The record does not reflect that the character of the defendant was that of an incorrigible recidivist. He was twenty-four years old when sentenced and had no prior juvenile or adult criminal record. Although he admitted to past involvement with drugs in the course of a pre-sentence interview with a probation officer, those admissions were a candid reflection on his own character deficiencies and his need for vocational training and professional counseling. Under the facts of this case the sentencing judge must address and balance the defendant's need with those of the public within the statutory sentencing scheme applicable to a class three felony.

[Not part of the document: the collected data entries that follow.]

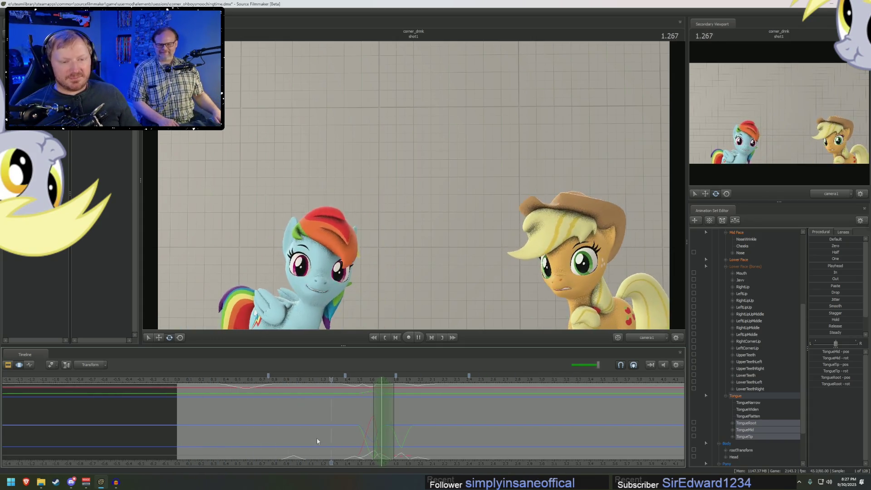
left_click(184, 383)
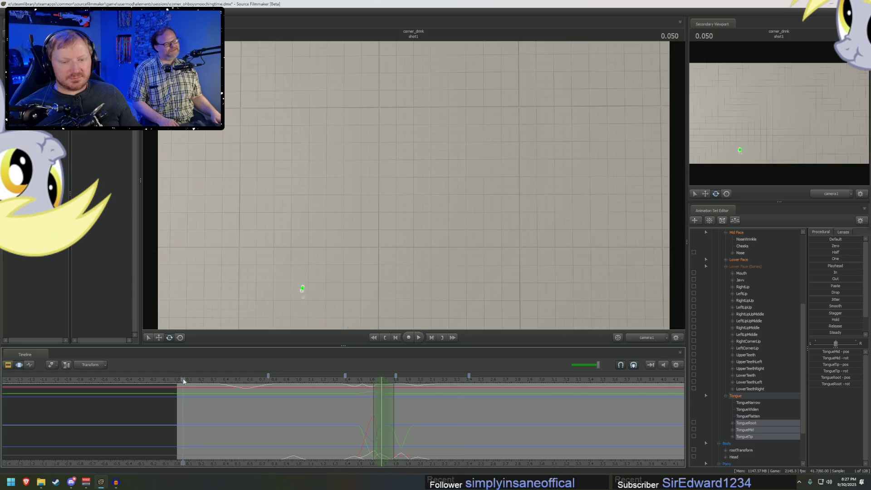
key("space")
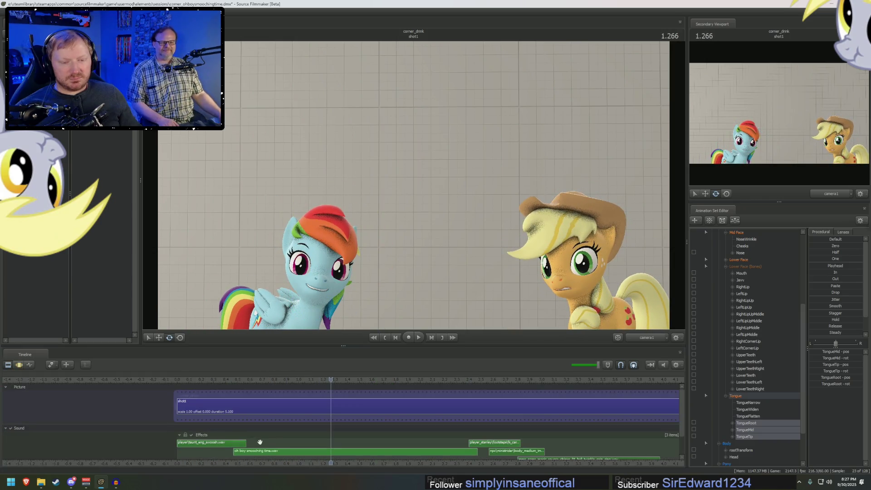
left_click(246, 423)
left_click_drag(247, 422, 279, 428)
At about 0.902, round Rainbow Dash's mouth into a narrower O with the Lower Face sliders.
key("f")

The public interest in safety and deterrence can be accommodated by a sentence short of that imposed here. In People v. Strong, 190 Colo. 189, 192, 544 P.2d 966, 967-68 (1976), we made the following observation:"Appellant has demonstrated that he is not an apt candidate for probation, and surely should be punished. But, on the other hand, his circumstances and the past social history do not in our view require the imposition of a maximum sentence. While being punished, appellant's opportunities for rehabilitation will be enhanced by a reduction in the sentence imposed, and this, in our view, may be accomplished here without eroding the underlying societal need, that of protecting the public interest."
Giving due consideration to the nature of the offense, the character of the offender, and the public interest, section 18-1-409(1), C.R.S. 1973 (1979 Supp.), we conclude that the minimum term of twenty years under the circumstances present here is excessive.
Accordingly, the judgment is reversed and the cause remanded to the district court with directions to resentence the defendant in accordance with the views herein expressed.